Monday, May 5, 2008

News

Well, the initial enthusiasm among the parents for approaching the community leaders to provide land for the school in Goderich next year has utterly disappeared, and not surprisingly. Here is the version of the story behind the disillusionment told to me:

When the parents met with the MP a few weeks ago and he offered them a parcel of state-owned land in a section of Goderich called Oba Funkia, feelings were very positive. He told the parents that they simply needed to claim the site by clearing it of any structures and all the bush. Well, word of this spread around the village so that the next morning a small delegation of parents sent to the parcel met a group of young men ready to defend the shanty someone had built there in order to lay claim to it himself. The parents wisely avoided a fight and returned to the MP, who refused to help them further since they had not done what he had told them to do.

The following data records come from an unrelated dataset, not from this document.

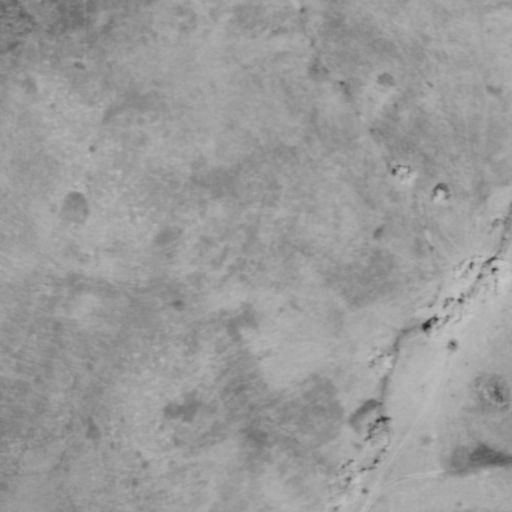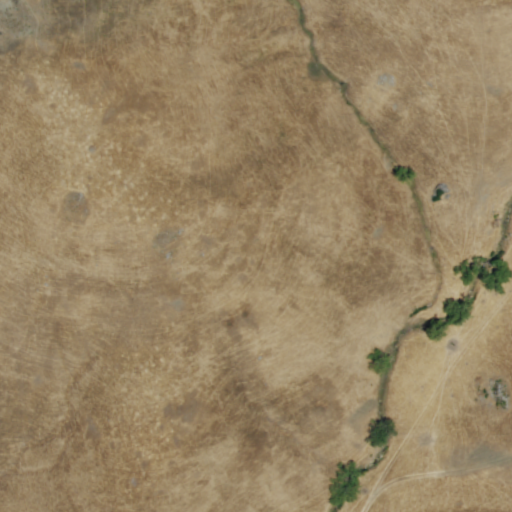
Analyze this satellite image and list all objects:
road: (429, 471)
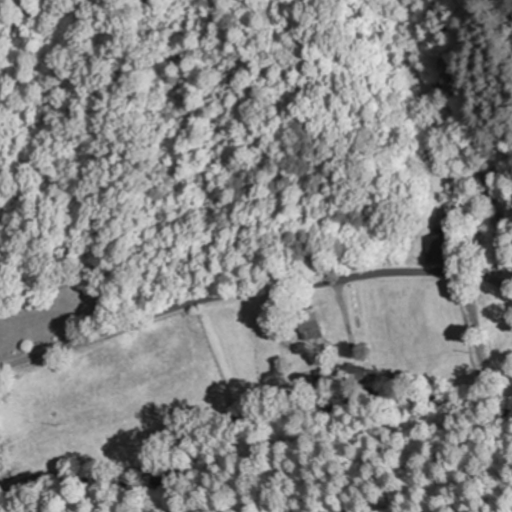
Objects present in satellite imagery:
road: (461, 135)
building: (444, 243)
road: (252, 291)
building: (310, 322)
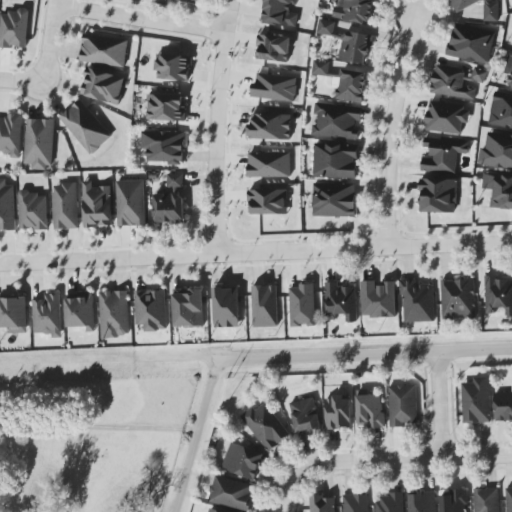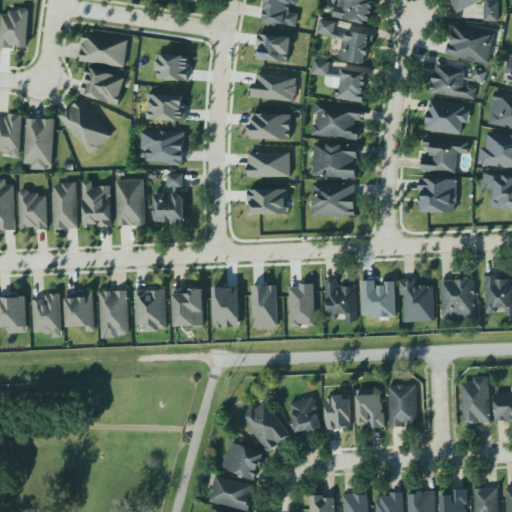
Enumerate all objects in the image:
building: (191, 1)
building: (465, 4)
building: (479, 8)
building: (355, 10)
building: (491, 11)
building: (280, 12)
building: (280, 12)
road: (142, 18)
building: (326, 27)
building: (14, 29)
road: (50, 40)
building: (349, 43)
building: (471, 43)
building: (471, 44)
building: (356, 47)
building: (274, 48)
building: (104, 50)
building: (104, 50)
building: (173, 66)
building: (174, 67)
building: (321, 68)
building: (509, 70)
building: (508, 72)
building: (479, 75)
road: (21, 80)
building: (343, 81)
building: (455, 82)
building: (451, 83)
building: (351, 85)
building: (103, 86)
building: (275, 87)
building: (167, 108)
building: (501, 109)
building: (501, 110)
building: (445, 117)
building: (446, 117)
building: (335, 120)
building: (337, 121)
building: (271, 125)
road: (217, 126)
building: (85, 127)
building: (86, 127)
building: (271, 127)
road: (393, 130)
building: (11, 135)
building: (11, 135)
building: (39, 143)
building: (39, 143)
building: (164, 146)
building: (164, 147)
building: (497, 151)
building: (497, 152)
building: (443, 154)
building: (443, 155)
building: (336, 161)
building: (269, 164)
building: (269, 164)
building: (175, 181)
building: (499, 189)
building: (438, 194)
building: (439, 196)
building: (267, 200)
building: (334, 200)
building: (269, 202)
building: (131, 203)
building: (7, 205)
building: (97, 205)
building: (7, 206)
building: (65, 206)
building: (97, 206)
building: (66, 207)
building: (169, 208)
building: (33, 211)
building: (33, 211)
road: (256, 253)
building: (498, 294)
building: (499, 295)
building: (458, 298)
building: (458, 298)
building: (379, 299)
building: (341, 302)
building: (418, 302)
building: (303, 305)
building: (227, 306)
building: (265, 306)
building: (227, 307)
building: (189, 308)
building: (150, 309)
building: (151, 309)
building: (189, 309)
building: (81, 311)
building: (81, 312)
building: (13, 314)
building: (114, 314)
building: (115, 314)
building: (48, 315)
building: (14, 316)
building: (48, 317)
road: (365, 353)
road: (181, 361)
building: (477, 400)
building: (477, 401)
road: (437, 403)
building: (403, 405)
building: (503, 406)
building: (503, 407)
building: (370, 410)
building: (339, 413)
building: (305, 415)
building: (266, 426)
road: (99, 428)
road: (198, 435)
road: (399, 457)
building: (243, 461)
building: (231, 493)
building: (231, 493)
road: (287, 494)
building: (509, 499)
building: (486, 500)
building: (486, 500)
building: (454, 501)
building: (421, 502)
building: (421, 502)
building: (454, 502)
building: (355, 503)
building: (390, 503)
building: (391, 503)
building: (321, 504)
building: (322, 504)
building: (215, 509)
building: (212, 511)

When I heard this, I could have thrown up my hands in disgust, but not the parents, who were outwardly very calm. They seemed to be used to this kind of absurdity and they agreed to approach the local community leaders as soon as possible. The problem was that only one parent showed up for the appointment with those leaders. Somewhere between the last encounter with the MP and the appointment, the entire parent body appeared to have lost interest in securing a school for their children.

Now I am hearing the frustration in the voices of the handful of parents who still come around school to talk about what might be done for their children: "The children have more integrity than their parents! At least they show up for school every day," is a typical comment.

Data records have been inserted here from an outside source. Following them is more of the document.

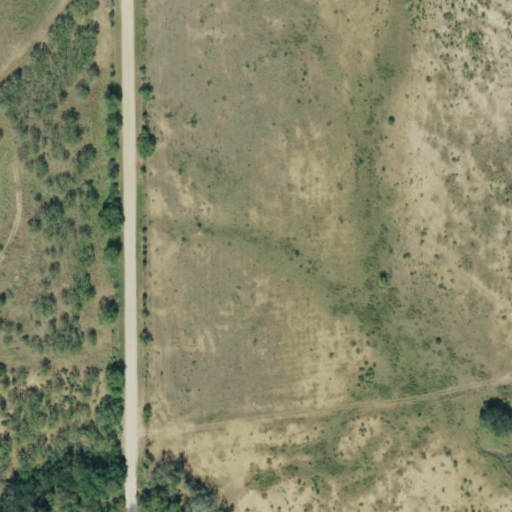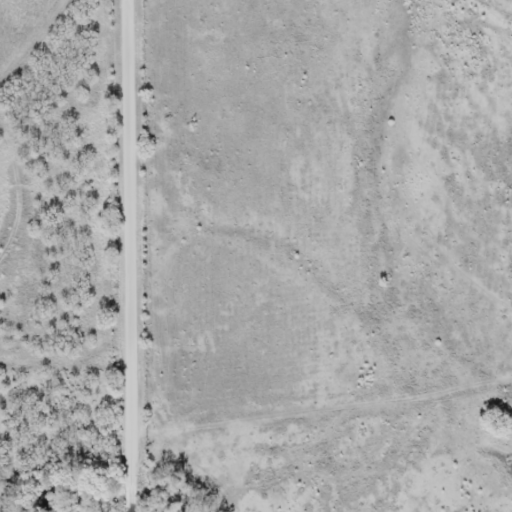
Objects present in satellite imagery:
road: (132, 256)
road: (323, 421)
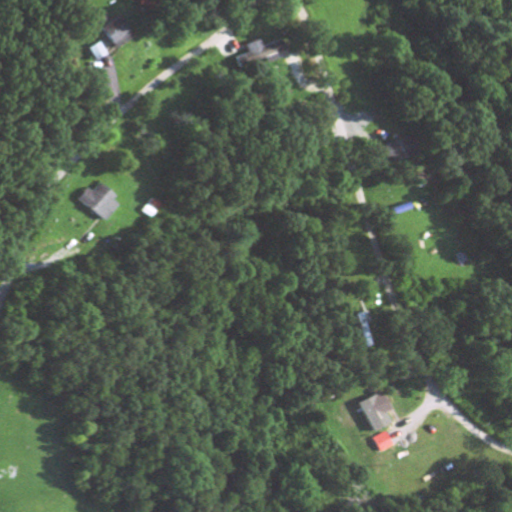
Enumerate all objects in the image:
building: (116, 34)
building: (96, 54)
building: (256, 56)
road: (104, 127)
building: (391, 154)
building: (96, 204)
road: (372, 244)
building: (394, 437)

With the school year waning and no land or building on offer to the school for September, it is seeming increasingly likely that only a very few of the 190 Goderich Waldorf School pupils will be able to attend school next year, and those only because their parents are teachers at the school who will take them to the new campus. It is difficult to accept, but alternatives have not arisen. It certainly would be possible to buy land somewhere in the community, but the only offers we have received are incredibly expensive by local standards, and there is simply no money to pay such prices. In addition to the land, the school would need to hire new teachers, at least five, build a new building, and buy new school materials. It's all quite daunting, but not impossible.

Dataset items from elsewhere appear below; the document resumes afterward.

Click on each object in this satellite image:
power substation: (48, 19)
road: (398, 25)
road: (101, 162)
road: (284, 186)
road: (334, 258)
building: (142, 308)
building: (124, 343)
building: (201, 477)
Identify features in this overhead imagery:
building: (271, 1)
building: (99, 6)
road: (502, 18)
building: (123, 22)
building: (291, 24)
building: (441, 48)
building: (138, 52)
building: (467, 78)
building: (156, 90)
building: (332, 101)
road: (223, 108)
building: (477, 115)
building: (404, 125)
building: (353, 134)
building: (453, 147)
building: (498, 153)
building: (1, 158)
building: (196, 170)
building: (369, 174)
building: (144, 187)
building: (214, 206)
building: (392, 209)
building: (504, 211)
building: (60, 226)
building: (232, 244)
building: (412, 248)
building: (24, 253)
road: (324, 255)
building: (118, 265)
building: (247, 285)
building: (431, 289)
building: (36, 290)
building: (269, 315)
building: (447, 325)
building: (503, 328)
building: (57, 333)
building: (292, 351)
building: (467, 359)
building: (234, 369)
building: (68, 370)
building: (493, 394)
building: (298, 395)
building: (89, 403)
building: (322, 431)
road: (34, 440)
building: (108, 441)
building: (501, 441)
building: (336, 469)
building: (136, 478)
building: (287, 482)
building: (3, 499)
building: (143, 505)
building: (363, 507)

There has been one nice development at the school: the school was able to fund the construction of an addition to the tiny kitchen where lunch is cooked, just in time for rainy season. It is built of poles and corrugated zinc, is large enough for three cooking fires, and has two windows for ventilation. The cooks are delighted, and lunch, once again, seems to be guaranteed through the end of the school year.



Old and New Kitchens



Mohamed, Cook's Husband and Kitchen Architect/Project Manager



Happy Cooks, Neighbors, Children


In the classes interesting things have been happening as well. As part of a main lesson unit on various trades, Susan Taylor, the Class III teacher, planted a patch of crin-crin, a nutritious green vegetable, with her class. The children prepared the bed, sowed the seeds, now water and weed it, and soon will transplant the seedlings. They have also been busy making piles of clay bricks, which last Friday they began laying onto a poured concrete foundation for a small house. While building, the children are learning the vocabulary of the brickmaker, the carpenter and the mason and clearly are enjoying the change in venue for their main lessons. They are very proud of their emerging building and very anxious to see it completed.



Auntie Taylor levels the first bricks


Watching the Progress



First layers of a wall

Finally, this past Saturday all but two students in Class VI sat the National Primary School Examination in order to qualify for entrance to junior secondary school next September. The students and their teacher, Amara Suaray, have been preparing all year for this test, attending test preparation courses six days a week and organizing mock tests and the borrowing of uniforms for the day of the real test. This is the first time students from the Goderich Waldorf School have sat this examination, so they were hosted by a local school run by the Forum of African Women Educationalists (FAWE). All of the preparation classes took place on the FAWE campus, and our students had to wear the FAWE uniform (borrowed from FAWE's Class V students) during the examination. The night before the test, all the students slept inside the FAWE school building (apparently this was replicated in primary schools throughout Sierra Leone that night), and there was something of a festive feeling about the whole event despite the anxiety about taking the test. In the end the children reported that they felt well-prepared for all sections of the test except the math section, but we will not know their results until the end of August at the earliest. I have pledged to pay the school fees for all those Goderich Waldorf School students who are accepted to junior secondary school and would welcome any help in continuing that support throughout their secondary school years.